Основные проявления связаны с кашлем, развитием реактивного бронхита, затем ателектаза легких, перифокальной пневмонии, распадом легочной ткани. Характер кашля становится приступообразным, коклюшеподобным, вначале сухим, впоследствии – со слизисто-гнойной мокротой, с примесью крови (сгустки, легочное кровотечение). Появляются боли в груди с поврежденной стороны. Интенсивность болей нарастает при прорастании опухоли в стенку грудной клетки, поражении ребер, позвонков метастазами. Постепенно нарастает одышка, что отмечается при развитии ателектаза легких, массивном выпоте в плевру, сдавлении органов средостения. Развиваются слабость, потливость, утомляемость, похудание, западение грудной стенки на стороне поражения. Повышается температура тела, что связано с воспалительным процессом, раковой интоксикацией, развитием осложнений. Перкуторно выслушивается над очагом поражения притупление звука, аус-культативно – ослабленное везикулярное дыхание.
Заболевание быстро прогрессирует, прогноз неблагоприятный.
Ведение больных: за пациентами устанавливается строгое медицинское наблюдение. Назначается высококалорийная диета – стол № 15. Используются лучевая терапия, химиотерапия, раннее хирургическое лечение. Профилактика заключается в уменьшении запыленности, загазованности воздуха, борьбе с факторами профессиональной вредности, борьбе с курением, эффективным лечением пневмоний.

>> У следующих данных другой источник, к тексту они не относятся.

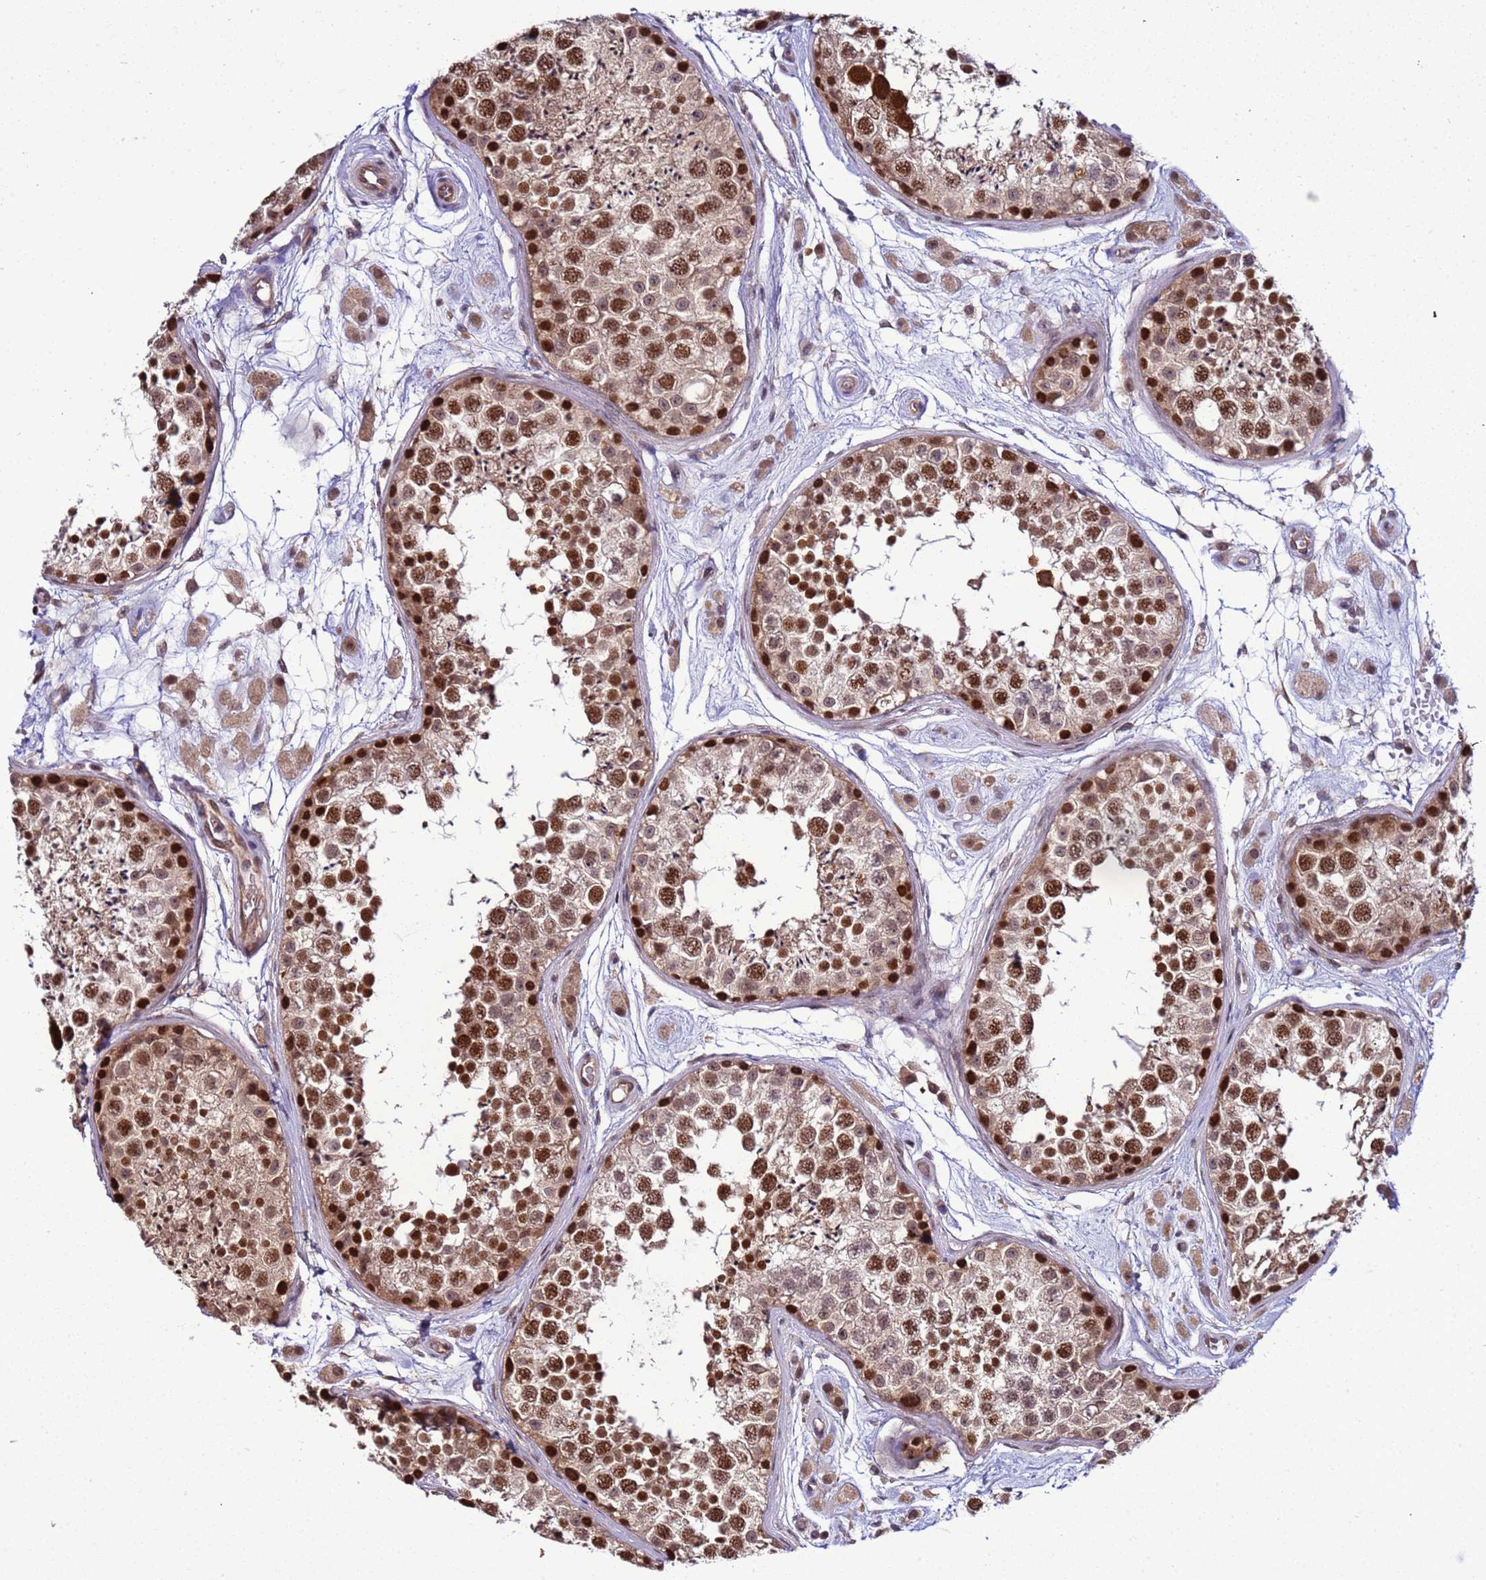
{"staining": {"intensity": "strong", "quantity": ">75%", "location": "nuclear"}, "tissue": "testis", "cell_type": "Cells in seminiferous ducts", "image_type": "normal", "snomed": [{"axis": "morphology", "description": "Normal tissue, NOS"}, {"axis": "topography", "description": "Testis"}], "caption": "A brown stain highlights strong nuclear staining of a protein in cells in seminiferous ducts of unremarkable testis.", "gene": "GEN1", "patient": {"sex": "male", "age": 25}}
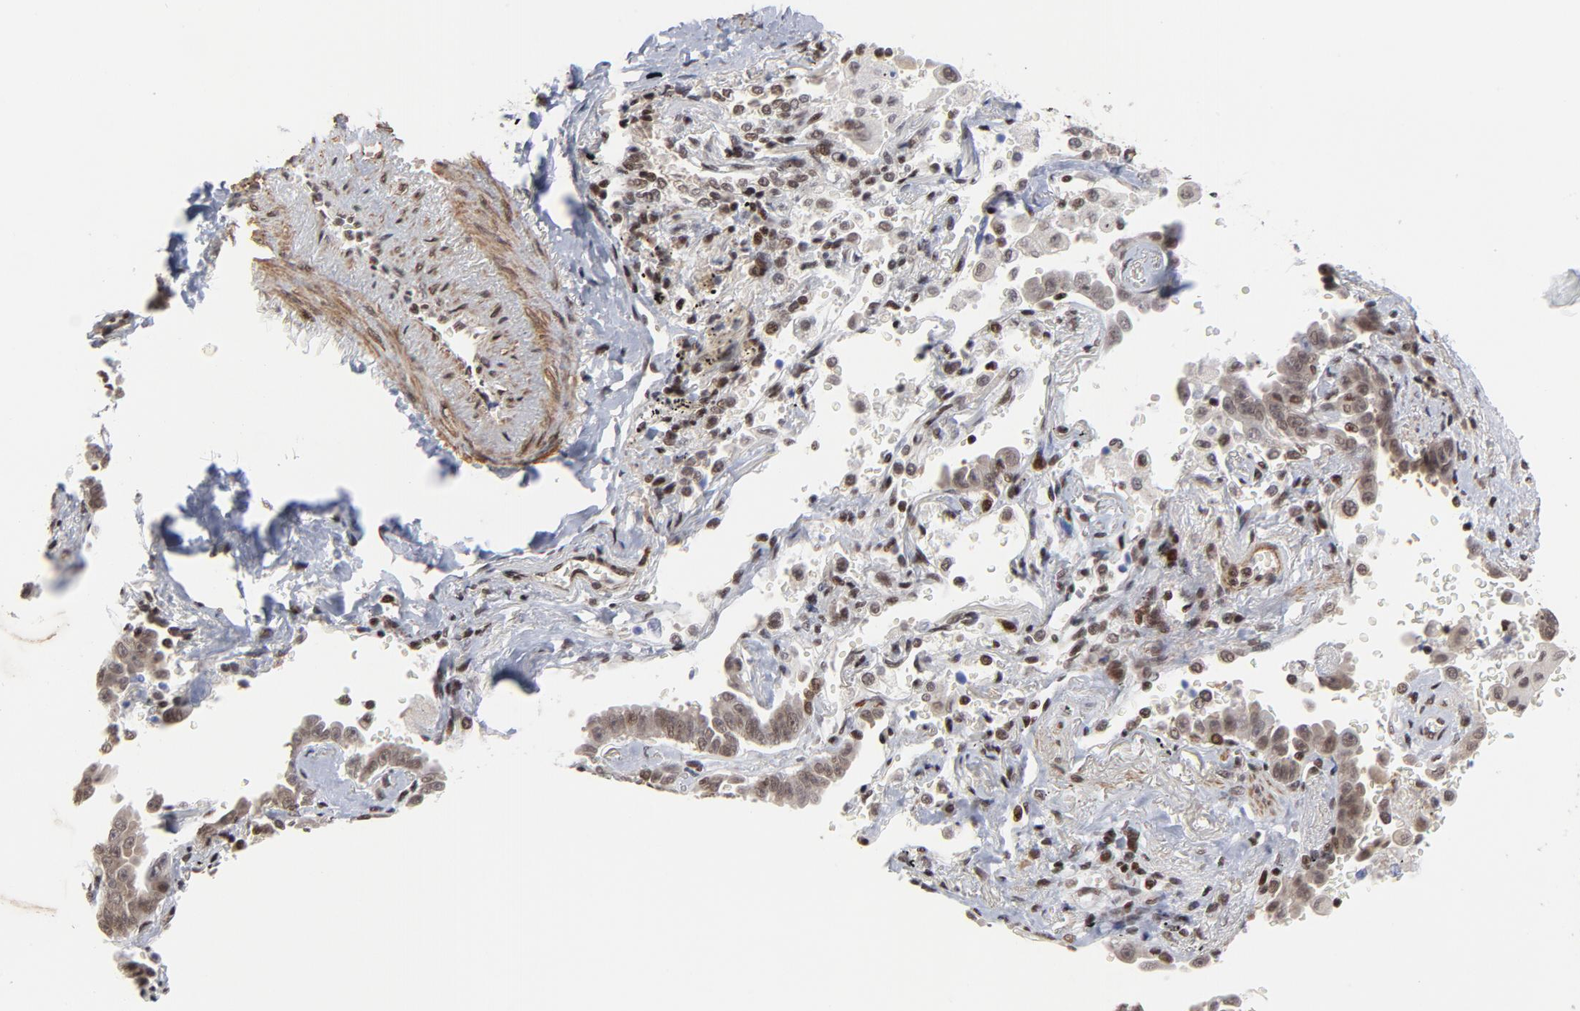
{"staining": {"intensity": "strong", "quantity": ">75%", "location": "nuclear"}, "tissue": "lung cancer", "cell_type": "Tumor cells", "image_type": "cancer", "snomed": [{"axis": "morphology", "description": "Adenocarcinoma, NOS"}, {"axis": "topography", "description": "Lung"}], "caption": "A micrograph of human lung cancer (adenocarcinoma) stained for a protein reveals strong nuclear brown staining in tumor cells. (IHC, brightfield microscopy, high magnification).", "gene": "CTCF", "patient": {"sex": "female", "age": 64}}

Плевриты характеризуются воспалительным процессом в плевре, который развивается вторично и является отражением имеющегося в организме самостоятельного заболевания (опухоли, пневмонии, туберкулеза, панкреатита, травмы и др.). Существуют транссудаты и экссудаты. К развитию плеврита могут привести обострения туберкулезного процесса в легких или внутригрудных лимфатических узлах, неспецифические воспалительные процессы в легких, ревматизм, коллагенозы, инфаркты, опухоли легких, травма грудной клетки, острые и хронические инфекционные заболевания (сухой плеврит).
Сухой плеврит
При сухом плеврите возникает боль в пораженной половине грудной клетки, усиливающаяся при дыхании, кашле. Боль наиболее резкая в начальном периоде. Температура тела нормальная или субфебрильная. Больной щадит пораженную сторону, лежит на здоровом боку. При аускультации дыхание ослаблено, слышен шум трения плевры.
Экссудативный плеврит
При экссудативном плеврите отмечаются высокая температура тела, сильные колющие боли в грудной клетке, усиливающиеся при глубоком вдохе, мучительный сухой кашель, потливость, отсутствие аппетита, одышка, цианоз, отставание нормальной половины грудной клетки при дыхании, сглаженность межреберных промежутков. Больной принимает вынужденное положение (лежит на больном боку). При аускультации отмечается ослабление дыхания в зоне поражения, шум трения плевры выслушивается в начале заболевания и при рассасывании экссудата. Течение бывает длительным, острым, подострым, хроническим.